- [Text section]
▽
Big Data Analytics for Sustainable Transportation Research
Summary
This project entails analytics of big transportation datasets (origin-destination matrices and GPS traces of alternative fuel vehicles and emerging mobility services) and the characterization of representative travel profiles across US regions. The students will be offered the opportunity to fit statistical and machine learning models that project transportation fuel or electricity use in the United States and interpret them.
Job Description
The student will be asked to go through and learn from several resources that will be provided, such as Jupyter notebooks that demonstrate transportation data analytics applications, cloud computing resources, and theoretical statistical and machine learning models. The student will contribute to the analysis of emerging mobility and alternative fuel transportation data via data cleaning, merging, analyzing, modeling, and interpreting practices to provide insights and predictions on emerging mobility services transportation energy use.
Computational Resources
XSEDE allocation (currently preparing the application) and access to a personal server
Contribution to Community
This project will introduce students interested in transportation system research to XSEDE resources and will enable interaction with domain experts in an emerging field of big-data analytics such as the sustainable transportation engineering one.
△
- [Data excerpt]
▽
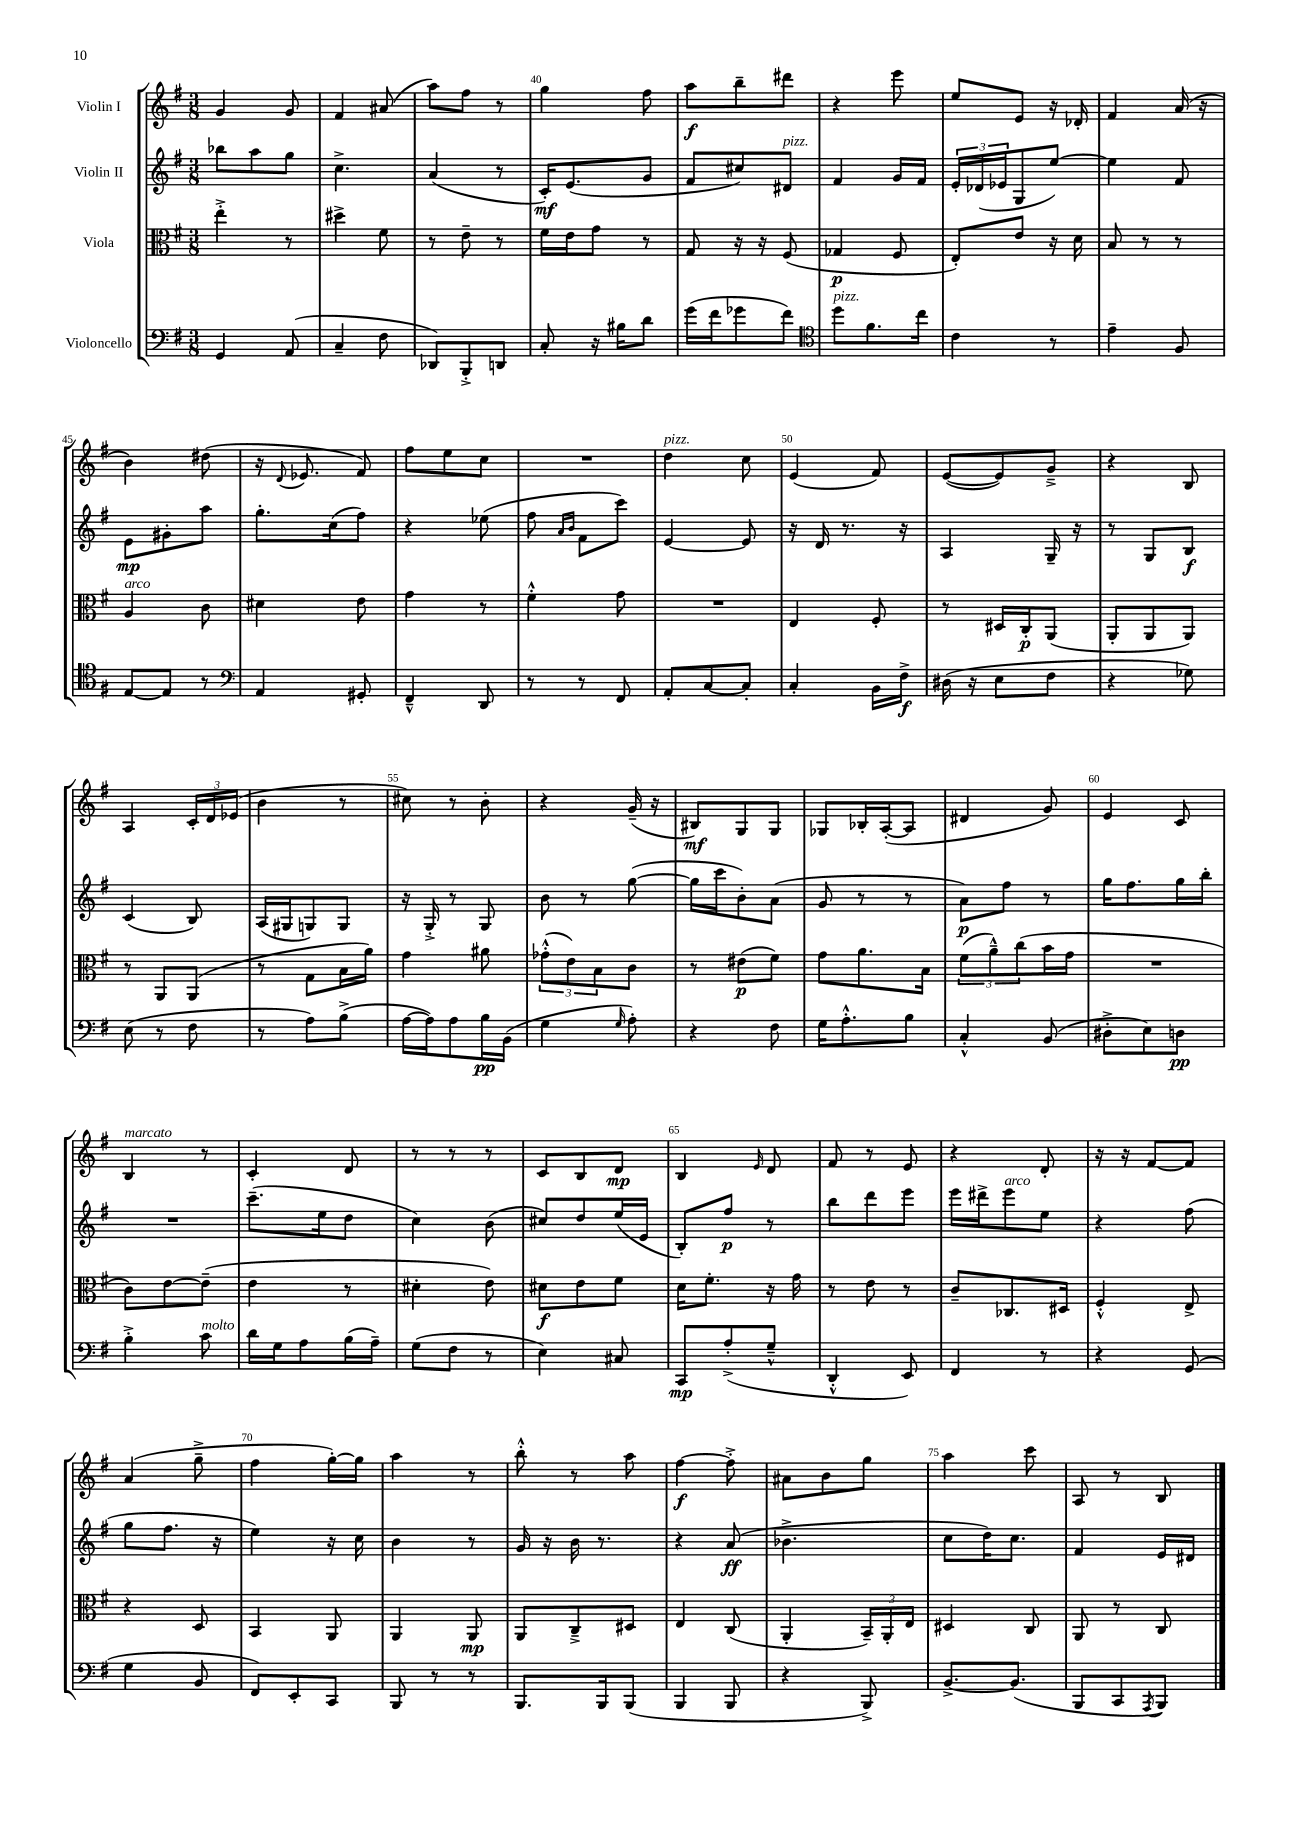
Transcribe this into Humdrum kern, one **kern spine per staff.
△
- [The problem]
Reproduce the sustainable transportation project description above word for word, from its title through the final line.

- [Response to this exercise]
Big Data Analytics for Sustainable Transportation Research
Summary
This project entails analytics of big transportation datasets (origin-destination matrices and GPS traces of alternative fuel vehicles and emerging mobility services) and the characterization of representative travel profiles across US regions. The students will be offered the opportunity to fit statistical and machine learning models that project transportation fuel or electricity use in the United States and interpret them.
Job Description
The student will be asked to go through and learn from several resources that will be provided, such as Jupyter notebooks that demonstrate transportation data analytics applications, cloud computing resources, and theoretical statistical and machine learning models. The student will contribute to the analysis of emerging mobility and alternative fuel transportation data via data cleaning, merging, analyzing, modeling, and interpreting practices to provide insights and predictions on emerging mobility services transportation energy use.
Computational Resources
XSEDE allocation (currently preparing the application) and access to a personal server
Contribution to Community
This project will introduce students interested in transportation system research to XSEDE resources and will enable interaction with domain experts in an emerging field of big-data analytics such as the sustainable transportation engineering one.